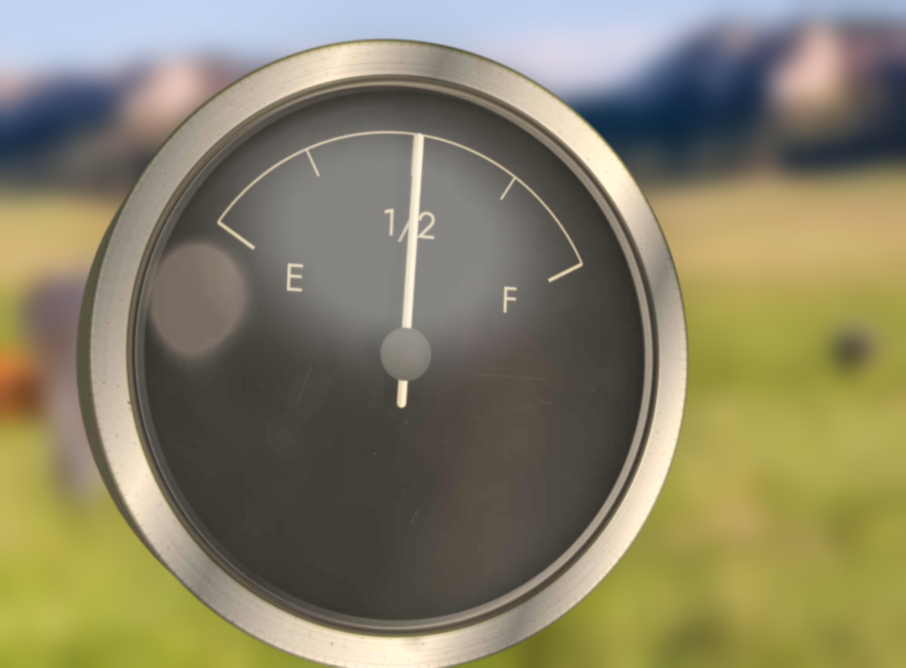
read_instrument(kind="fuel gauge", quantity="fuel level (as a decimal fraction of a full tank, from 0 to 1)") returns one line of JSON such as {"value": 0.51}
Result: {"value": 0.5}
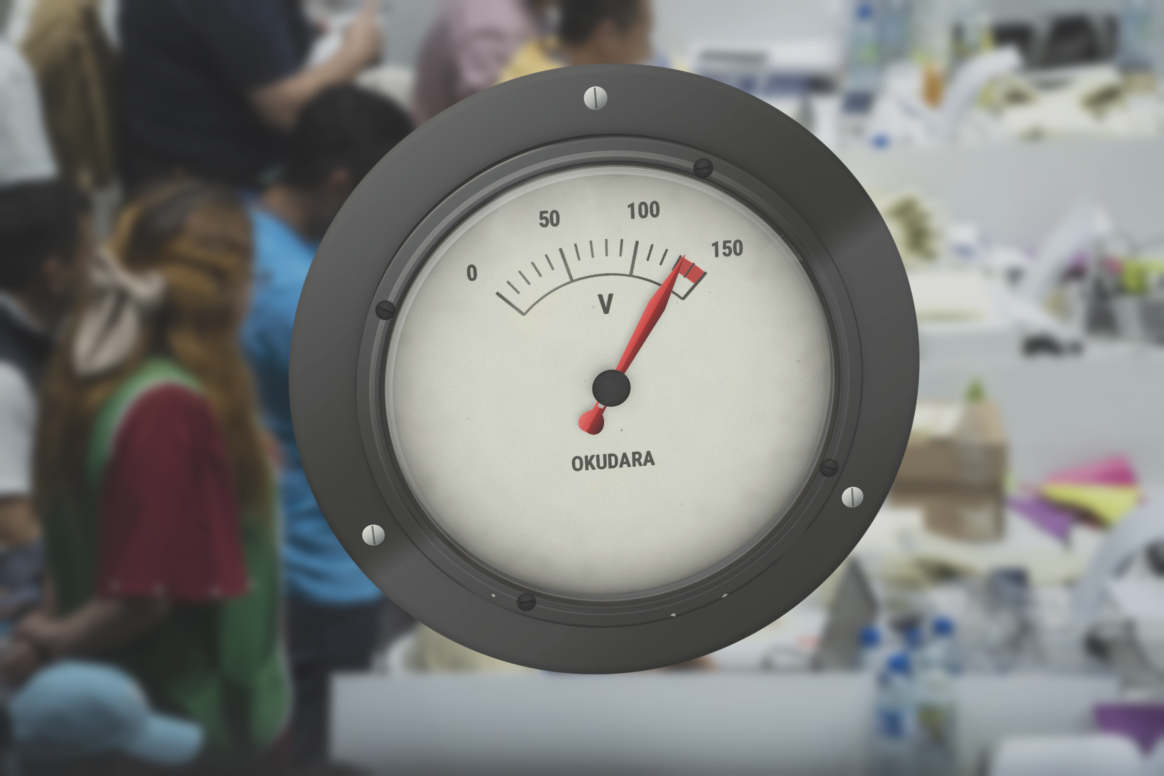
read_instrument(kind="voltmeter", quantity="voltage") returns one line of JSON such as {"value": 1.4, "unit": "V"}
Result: {"value": 130, "unit": "V"}
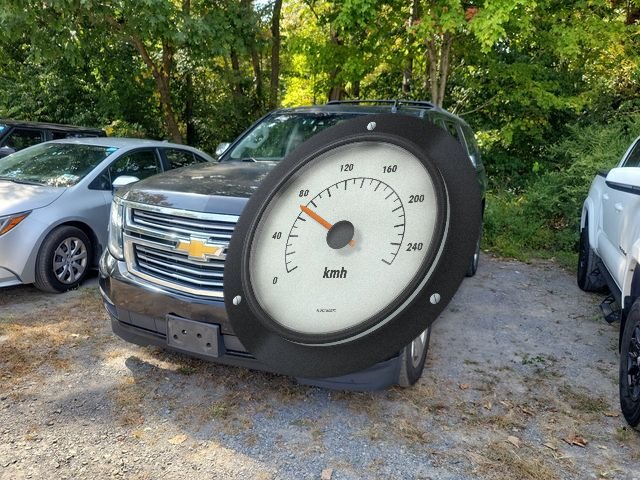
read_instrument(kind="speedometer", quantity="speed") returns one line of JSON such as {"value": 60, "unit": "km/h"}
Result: {"value": 70, "unit": "km/h"}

§ Problem statement
Which lines in the rows above contain the word "returns", matching case exactly? Gather every such line.

§ Result of this exercise
read_instrument(kind="fuel gauge", quantity="fuel level (as a decimal fraction of a full tank, from 0 to 1)") returns one line of JSON such as {"value": 0.51}
read_instrument(kind="voltmeter", quantity="voltage") returns one line of JSON such as {"value": 1.4, "unit": "V"}
read_instrument(kind="speedometer", quantity="speed") returns one line of JSON such as {"value": 60, "unit": "km/h"}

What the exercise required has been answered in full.